Lawsuits against Plan Sponsors have reached a high water mark in the past decade. Whether this is due to overly aggressive law firms or a systemic trend of running afoul of ERISA liability issues among Sponsoring companies is up for debate. However, as companies move towards a wholly-driven defined contribution regime, the pitfalls of litigation will likely continue to be a challenge.
In recent years, companies have been embroiled in a range of litigation with regard to fees and investment plans. Overcharges, excessive fees, suitability of investment are among the issues raised in lawsuits. However, as Plan Sponsors take steps to shield themselves from litigation, they may be stepping onto a more slippery slope according to some legal experts and stepping directly into a deeper ERISA liability.

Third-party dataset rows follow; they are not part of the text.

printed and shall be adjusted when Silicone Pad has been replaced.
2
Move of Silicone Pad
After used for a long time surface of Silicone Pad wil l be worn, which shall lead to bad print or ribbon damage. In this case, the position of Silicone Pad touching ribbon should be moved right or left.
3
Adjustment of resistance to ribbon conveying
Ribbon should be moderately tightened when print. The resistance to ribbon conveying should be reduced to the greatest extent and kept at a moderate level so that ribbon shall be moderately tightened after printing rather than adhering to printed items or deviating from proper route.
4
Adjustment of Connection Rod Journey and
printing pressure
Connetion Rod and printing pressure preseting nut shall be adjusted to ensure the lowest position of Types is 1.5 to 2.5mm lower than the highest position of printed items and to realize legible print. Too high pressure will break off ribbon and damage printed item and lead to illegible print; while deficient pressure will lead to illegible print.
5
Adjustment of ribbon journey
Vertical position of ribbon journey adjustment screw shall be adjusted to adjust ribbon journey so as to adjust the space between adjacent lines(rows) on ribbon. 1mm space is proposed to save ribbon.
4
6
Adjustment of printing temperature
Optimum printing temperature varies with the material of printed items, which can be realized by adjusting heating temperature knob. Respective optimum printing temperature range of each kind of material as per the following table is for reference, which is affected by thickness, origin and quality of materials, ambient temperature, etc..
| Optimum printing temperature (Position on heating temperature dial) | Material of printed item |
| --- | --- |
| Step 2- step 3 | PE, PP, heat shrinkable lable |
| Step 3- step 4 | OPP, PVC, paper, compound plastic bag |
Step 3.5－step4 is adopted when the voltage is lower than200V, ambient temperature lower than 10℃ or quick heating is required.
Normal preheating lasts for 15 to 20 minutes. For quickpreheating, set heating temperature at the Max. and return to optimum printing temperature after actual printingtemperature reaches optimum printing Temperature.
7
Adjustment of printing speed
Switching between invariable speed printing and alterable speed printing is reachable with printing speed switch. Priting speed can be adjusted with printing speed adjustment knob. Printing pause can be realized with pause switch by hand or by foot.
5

Citing an article on CFO.com:
According to a 2015 study of 254 plan sponsors by Aon Hewitt, 36% said they were “moderately” or “very” likely to switch some or all of their actively managed funds to index funds in 2016.
The article states that while the trend towards passive investments is already in place, the motivation to switch to passive investments (namely, to avoid litigation) will accelerate the move markedly. The article shows that 49% of target date funds (up from 36% from 5 years earlier) are passively managed.
If Plan Sponsors are moving towards passive investments to avoid litigation, they may be stepping into an ERISA violation and breach of fiduciary responsibility. The role of a fiduciary is to promote the interests of the participants, and not to protect the Plan Sponsor. So, even if the investments still perform well, Sponsors may be inviting further lawsuits if it can be shown that they moved to passively managed investments to avoid potential litigation exposure.
“Someone who has a clear view of what their fiduciary obligations are can’t respond to a survey saying they’re making decisions in a fiduciary capacity to protect themselves or their company from liability,” says Jamie Fleckner, a partner with law firm Goodwin Procter.